On the sixth anniversary of the United States invasion of Iraq, after the loss of over 4,000
American soldiers since the war's ill-advised inception and over 44,000 Iraqi civilians and security forces in just over the past two years, I feel compelled to reflect on the war's (negligible) accomplishments and the devastating losses it has inflicted upon our country.
In 2003, George W. Bush convinced gullible Washington legislators and a trusting but unrealistic American public into believing that military force against Iraq was necessary following their refusal to admit UN weapons inspectors.
We now know that Bush's motive in requesting the deployment of these inspectors was to draw disturbed leader Sadaam Hussein into a state of ostensibly secretive, and perhaps implicitly belligerent, noncompliance, providing a legitimate excuse for an invasion clearly driven by ulterior motives, be they filial vengeance, petroleum prospects, or a new clientele for VP Dick Cheney's oilfield service corporation, Haliburton.
In fact, the Downing Street Memo serves as proof to the machinistic nature of this plot. Anyway, for the sake of argument, lets assume (with an unreasonable generosity) that our former president's intentions were honorable at the time of the invasion- in short that he believed Sadaam and company truly posessed Weapon of Mass Destruction and intended to use them to the detriment of the United States.
In this case, perhaps the best possible scenario for Mr. Bush, he still fails completely. His war would have been waged on a false premise, and the aforementioned casualty totals would have been the result of a trigger-happy foreign policy gaffe.
More likely, however, the ostenisble impetus for invasion (or liberation for those of you still peddling Press Secretary propoganda speech) was considerably less than honest. As the document from Downing Street attests, Bush was looking for an excuse to start this war from the beginning, and was unconcerned with the collossal impact it would have on numerous American and Iraqi families.
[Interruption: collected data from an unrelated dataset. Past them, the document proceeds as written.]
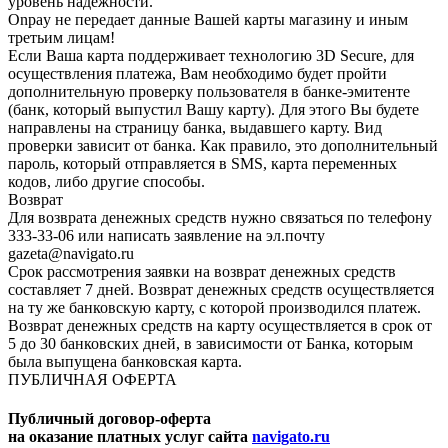
уровень надежности.
Onpay не передает данные Вашей карты магазину и иным
третьим лицам!
Если Ваша карта поддерживает технологию 3D Secure, для
осуществления платежа, Вам необходимо будет пройти
дополнительную проверку пользователя в банке-эмитенте
(банк, который выпустил Вашу карту). Для этого Вы будете
направлены на страницу банка, выдавшего карту. Вид
проверки зависит от банка. Как правило, это дополнительный
пароль, который отправляется в SMS, карта переменных
кодов, либо другие способы.
Возврат
Для возврата денежных средств нужно связаться по телефону
333-33-06 или написать заявление на эл.почту
gazeta@navigato.ru
Срок рассмотрения заявки на возврат денежных средств
составляет 7 дней. Возврат денежных средств осуществляется
на ту же банковскую карту, с которой производился платеж.
Возврат денежных средств на карту осуществляется в срок от
5 до 30 банковских дней, в зависимости от Банка, которым
была выпущена банковская карта.
ПУБЛИЧНАЯ ОФЕРТА
Публичный договор-оферта
на оказание платных услуг сайта
navigato.ru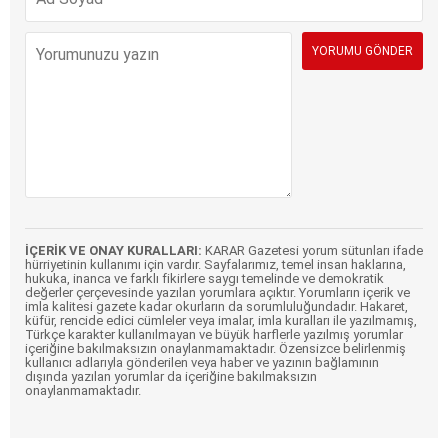
İÇERİK VE ONAY KURALLARI:
KARAR Gazetesi yorum sütunları ifade
hürriyetinin kullanımı için vardır. Sayfalarımız, temel insan haklarına,
hukuka, inanca ve farklı fikirlere saygı temelinde ve demokratik
değerler çerçevesinde yazılan yorumlara açıktır. Yorumların içerik ve
imla kalitesi gazete kadar okurların da sorumluluğundadır. Hakaret,
küfür, rencide edici cümleler veya imalar, imla kuralları ile yazılmamış,
Türkçe karakter kullanılmayan ve büyük harflerle yazılmış yorumlar
içeriğine bakılmaksızın onaylanmamaktadır. Özensizce belirlenmiş
kullanıcı adlarıyla gönderilen veya haber ve yazının bağlamının
dışında yazılan yorumlar da içeriğine bakılmaksızın
onaylanmamaktadır.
From a broader perspective, the war has helped villify America in the eyes of much of the Muslim Middle East, who see America as a tireless crusader attempting to extinguish their faith and culture. As peak oil approaches and markets continue to flail for feasible energy replacements for our petro-dependent society, comity with the few suppliers of what has become our most precious resource appears to be a long shot.
And what has been gained? Hopefully Iraq flourishes under a less oppressive government (it would be difficult not to improve upon the previous system), but democracies are inherently flawed, and what business or interest does the United States really have in establishing one ineffective, fundamentally fallible government for one with more obvious deficiencies?
President Obama has purported plans to withrdraw all troops from our Desert Occupation by 2011. Excellent. Too bad the damage has already been done- on many fronts.